(Extracted entries)
- - - - -

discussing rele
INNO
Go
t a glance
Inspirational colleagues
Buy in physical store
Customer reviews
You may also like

- - - - -

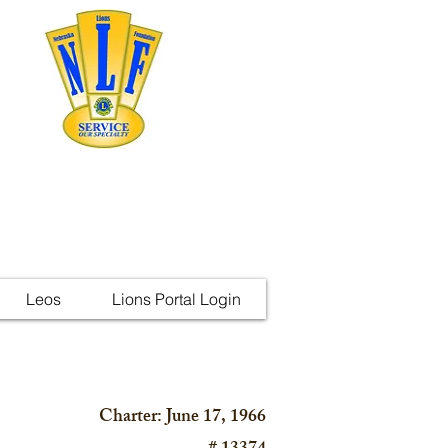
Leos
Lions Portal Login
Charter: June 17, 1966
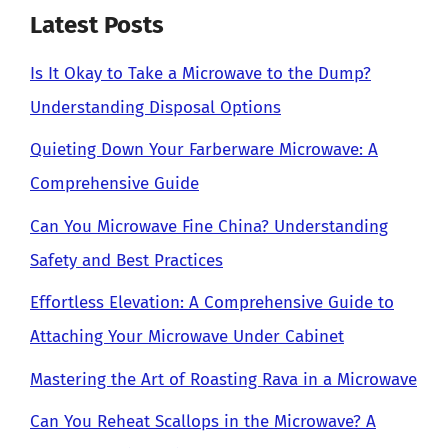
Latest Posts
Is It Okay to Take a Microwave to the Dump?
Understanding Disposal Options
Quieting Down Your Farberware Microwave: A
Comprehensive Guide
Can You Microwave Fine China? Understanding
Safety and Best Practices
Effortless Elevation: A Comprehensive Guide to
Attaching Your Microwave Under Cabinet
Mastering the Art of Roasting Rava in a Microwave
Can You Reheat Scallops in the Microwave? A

- - - - -

Task objective -> Can you repeat, line for line, the stretch of entries from the line containing "discussing rele" through the line containing "You may also like"?

Task result ->
discussing rele
INNO
Go
t a glance
Inspirational colleagues
Buy in physical store
Customer reviews
You may also like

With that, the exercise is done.